Reportage
Près d’un million de réfugiés sud-soudanais : l’Ouganda arrive à saturation
Kampala a mis en place une généreuse politique d’accueil pour ceux qui fuient la guerre au Soudan du Sud. Mais le modèle, sous pression, est proche du point de rupture.
Par Gaël Grilhot (contributeur Le Monde Afrique, Kampala)
LE MONDE Le 15.08.2017 à 14h22 • Mis à jour le 15.08.2017 à 14h49
« Lorsque les soldats sont entrés dans le village, ils ont massacré tout le monde. Ils ont tué ma femme. » En décembre 2016, l’armée sud-soudanaise a mené une opération punitive dans le village de James, dans le district de Morobo. Lui a pu s’enfuir dans la brousse avec ses deux enfants. Ils y ont survécu pendant six mois, avant de se résoudre à quitter le Soudan du Sud. Une marche éreintante de cinq jours avant d’atteindre l’Ouganda, où ils ont rejoint les nombreux Sud-Soudanais qui y ont trouvé refuge. « Je ne sais pas à quoi j’ai droit, reprend James, anxieux. Mais l’essentiel est que je sois ici en sécurité avec mes fils. »

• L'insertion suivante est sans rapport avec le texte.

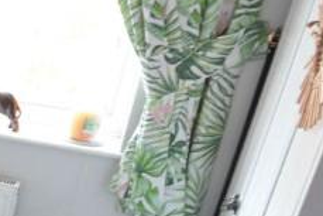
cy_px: 188
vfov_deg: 20.0
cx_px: -285
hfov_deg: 20.0
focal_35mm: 67
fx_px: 601
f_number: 8
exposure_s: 1/2.5
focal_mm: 10
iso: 400
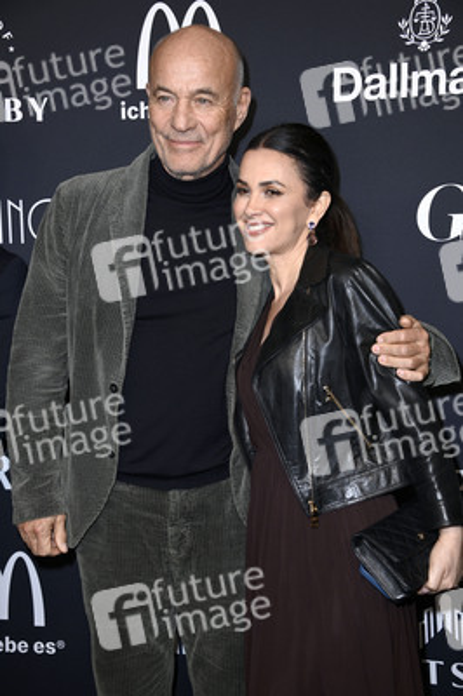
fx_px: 1082
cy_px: 348
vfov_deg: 35.7
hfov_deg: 24.2
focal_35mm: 56
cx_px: 232
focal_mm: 56
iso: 500
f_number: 5.6
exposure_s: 1/250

Le nombre de réfugiés sud-soudanais présents en Ouganda va dépasser le million cette semaine, si l’on en croit le Haut-Commissariat des Nations unies pour les réfugiés (HCR). Le pays est internationalement reconnu comme terre de refuge pour tous ceux qui fuient les nombreuses crises politiques que connaît la région (Burundi, RDC, etc.). C’est particulièrement vrai pour ceux qui viennent du Soudan du Sud, en proie à une guerre civile qui oppose depuis fin 2013 les partisans du président, Salva Kiir, à ceux de son rival (et ancien vice-président) Riek Machar.
En 2006, une loi sur les réfugiés a même été adoptée, qui accorde à chaque famille fuyant un conflit un lopin de terre pour habiter et un autre pour cultiver, en attendant que la paix revienne dans leur pays. Des terres obtenues auprès des communautés et des propriétaires en contrepartie de la mise en place d’infrastructures (écoles, centres de santé) par les ONG et les institutions internationales. Théoriquement, l’installation des réfugiés représente aussi une opportunité de développer le marché du travail pour les populations locales.

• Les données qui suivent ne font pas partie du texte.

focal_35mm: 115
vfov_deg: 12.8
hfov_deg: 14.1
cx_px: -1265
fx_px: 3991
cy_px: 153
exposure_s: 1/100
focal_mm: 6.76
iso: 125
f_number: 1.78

Prostitution et petite délinquance
Mais dans le nord du pays, ce modèle donnant-donnant est aujourd’hui à bout de souffle. Depuis janvier, ils sont ainsi 295 000 à être arrivés sur le sol ougandais, avec une moyenne évaluée à 1 400 par jour. Devant la pression, les parcelles de culture attribuées aux réfugiés par le bureau du premier ministre ont été considérablement réduites, voire annulées pour les derniers arrivants. « La question des terres arables disponibles est un vrai problème », admet Bik Lum, à la tête du HCR dans la sous-région : « Le flot d’arrivées est continu, et contrairement à d’autres crises, nous ne savons pas quand cela va s’arrêter. »
[…] Dans les camps, ces restrictions ont provoqué des mouvements de mécontentement et des personnels du PAM ont été pris à partie à plusieurs reprises ces derniers mois. « Ces coupes, qui touchaient jusque-là les réfugiés les plus anciens, concernent désormais les nouveaux arrivants », s’alarme Isabelle D’Haudt, conseillère à l’Office d’aide humanitaire de la Commission européenne (ECHO) : « Cela les pousse à trouver d’autres moyens. On observe ainsi une montée des transactions sexuelles pour obtenir de l’argent ou de la nourriture. » Prostitution mais aussi petite délinquance : la question sécuritaire commence à devenir une préoccupation pour les institutions humanitaires, qui réclament plus de forces de police pour patrouiller dans les camps.